Given request => Reproduce the data below line for line, with every word, capital letter, and punctuation mark unchanged.

Task material =>
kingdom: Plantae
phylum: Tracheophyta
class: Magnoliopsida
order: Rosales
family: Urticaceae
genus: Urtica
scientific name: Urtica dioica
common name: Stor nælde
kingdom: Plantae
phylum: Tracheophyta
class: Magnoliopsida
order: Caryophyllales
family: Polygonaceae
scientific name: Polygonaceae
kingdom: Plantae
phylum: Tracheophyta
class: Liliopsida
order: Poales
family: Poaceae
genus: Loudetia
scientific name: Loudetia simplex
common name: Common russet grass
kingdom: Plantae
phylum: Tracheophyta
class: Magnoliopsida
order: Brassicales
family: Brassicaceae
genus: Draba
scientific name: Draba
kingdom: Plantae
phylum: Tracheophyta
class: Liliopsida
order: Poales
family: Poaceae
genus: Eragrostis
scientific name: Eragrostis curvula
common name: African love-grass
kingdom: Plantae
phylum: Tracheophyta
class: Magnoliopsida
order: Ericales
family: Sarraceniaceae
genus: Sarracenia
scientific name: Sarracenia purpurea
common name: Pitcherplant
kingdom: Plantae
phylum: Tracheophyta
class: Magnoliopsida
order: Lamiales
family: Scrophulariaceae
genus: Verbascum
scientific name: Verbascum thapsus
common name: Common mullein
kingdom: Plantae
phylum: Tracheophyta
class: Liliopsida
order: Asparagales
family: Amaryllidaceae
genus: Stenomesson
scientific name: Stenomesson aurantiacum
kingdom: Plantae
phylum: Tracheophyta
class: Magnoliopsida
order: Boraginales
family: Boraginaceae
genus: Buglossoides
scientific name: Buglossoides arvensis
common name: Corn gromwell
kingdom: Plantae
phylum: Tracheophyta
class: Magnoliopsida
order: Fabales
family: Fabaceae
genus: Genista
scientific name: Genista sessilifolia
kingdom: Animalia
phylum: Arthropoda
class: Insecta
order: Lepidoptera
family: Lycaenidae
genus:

Complete response =>
kingdom: Plantae
phylum: Tracheophyta
class: Magnoliopsida
order: Rosales
family: Urticaceae
genus: Urtica
scientific name: Urtica dioica
common name: Stor nælde
kingdom: Plantae
phylum: Tracheophyta
class: Magnoliopsida
order: Caryophyllales
family: Polygonaceae
scientific name: Polygonaceae
kingdom: Plantae
phylum: Tracheophyta
class: Liliopsida
order: Poales
family: Poaceae
genus: Loudetia
scientific name: Loudetia simplex
common name: Common russet grass
kingdom: Plantae
phylum: Tracheophyta
class: Magnoliopsida
order: Brassicales
family: Brassicaceae
genus: Draba
scientific name: Draba
kingdom: Plantae
phylum: Tracheophyta
class: Liliopsida
order: Poales
family: Poaceae
genus: Eragrostis
scientific name: Eragrostis curvula
common name: African love-grass
kingdom: Plantae
phylum: Tracheophyta
class: Magnoliopsida
order: Ericales
family: Sarraceniaceae
genus: Sarracenia
scientific name: Sarracenia purpurea
common name: Pitcherplant
kingdom: Plantae
phylum: Tracheophyta
class: Magnoliopsida
order: Lamiales
family: Scrophulariaceae
genus: Verbascum
scientific name: Verbascum thapsus
common name: Common mullein
kingdom: Plantae
phylum: Tracheophyta
class: Liliopsida
order: Asparagales
family: Amaryllidaceae
genus: Stenomesson
scientific name: Stenomesson aurantiacum
kingdom: Plantae
phylum: Tracheophyta
class: Magnoliopsida
order: Boraginales
family: Boraginaceae
genus: Buglossoides
scientific name: Buglossoides arvensis
common name: Corn gromwell
kingdom: Plantae
phylum: Tracheophyta
class: Magnoliopsida
order: Fabales
family: Fabaceae
genus: Genista
scientific name: Genista sessilifolia
kingdom: Animalia
phylum: Arthropoda
class: Insecta
order: Lepidoptera
family: Lycaenidae
genus:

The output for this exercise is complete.